The MTA recently sold tax-exempt, long-term bonds to take out $1 billion of bond anticipation notes due May 15.
"There's been a disruption in the short-term market," Foran said. "Effectively right now, the short-term market costs as much to borrow as the long-term market."
The MTA cannot tap the Federal Reserve's new Municipal Liquidity Facility directly but can do so through New York State, Foran added. He said discussions with state officials to use the facility to take out some bond anticipation notes are ongoing.
The authority also sold $450 million of taxable bonds to refinance a BAN due in September and raise $150 million of new capital. "By tax law we were not able to sell tax-exempt bonds that far in advance, but we wanted to take the opportunity to get into the market and eliminate that obligation," Foran said.
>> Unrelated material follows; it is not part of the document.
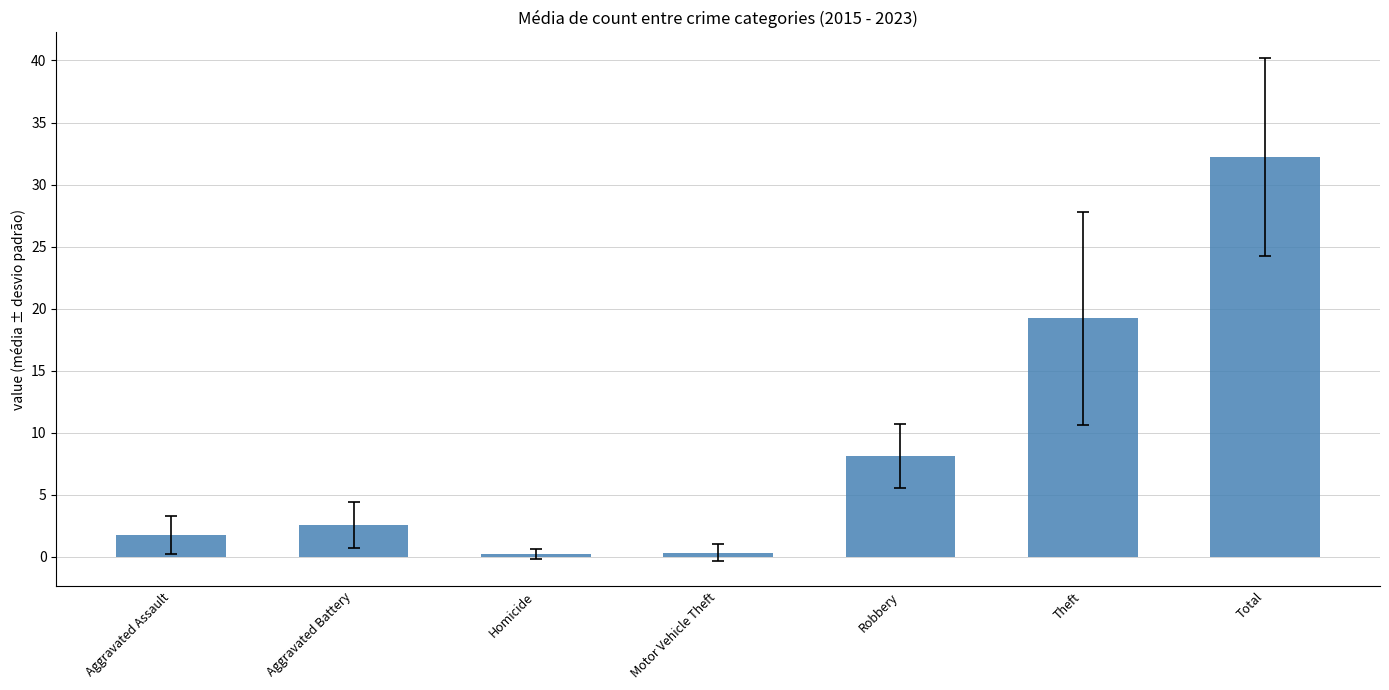

Is it true that the value at Theft is 29.1?

False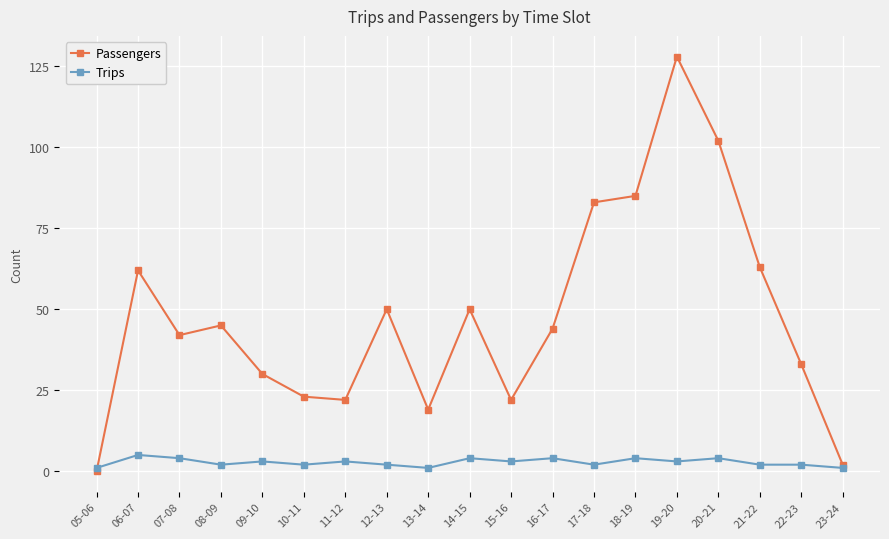

How many lines are shown in the chart?

2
According to Foran, the MTA has $4 billion in liquidity, consisting of running cash balances of $1.6 billion. That includes $1.3 billion from the federal Cares Act, or one-third its allocation. The authority has requested a further $3.9 billion from Washington, while transit systems nationwide are seeking $33 billion.
"One of the issues which the economic restrictions has highlighted is the difficult straits in which major public transit agencies find themselves," municipal bond analyst Joseph Krist said.
The MTA has drawn on $704 million of its $900 million commercially available lines of credit.
According to data on the Municipal Securities Rulemaking Board's EMMA website, a block of Subseries 2002-D1 transportation refunding bonds maturing in 2022 that originally priced at 112.767 cents on the dollar and a 4% coupon sold to a customer Wednesday at a price of 101.282 cents and a 3.49% yield.
Based on the MTA's May 1 disclosure, bridge and tunnel traffic declined by an estimated 62% in April from 2019 figures. To gauge near-term challenges, Kroll adjusted its stress scenario in assuming 65%, 30%, and 15% toll revenue declines in the second through fourth quarters, respectively, from budgeted 2020 figures.
This, Kroll said, resulted in TBTA being able to meet combined debt service at 1.41 times.
"Even if the stay-at-home orders lapse, there is still the logistical issues of compliance with social distancing guidelines, staggered work hours to reduce passengers at peak travel times, and fears of the second wave of the virus — all of which will likely dampen a ridership rebound," Kroll said.
The MTA has shut down subways between 1 and 5 a.m. — a first for the 116-year-old authority — to conduct massive cleanings. According to Foye, 123 employees have died from the virus.
The authority has launched a testing program in conjunction with Columbia University's Irving Medical Center, using ultraviolet light to kill the virus that causes COVID-19.
"It's taking technology that's decades and decades old, ultraviolet light, and applying it to transit," MTA Chairman Patrick Foye told reporters. "We're excited about it. We weren't following best practices of anybody. We were leading the country."
The cost of systemwide implementation is still unknown, Foye added.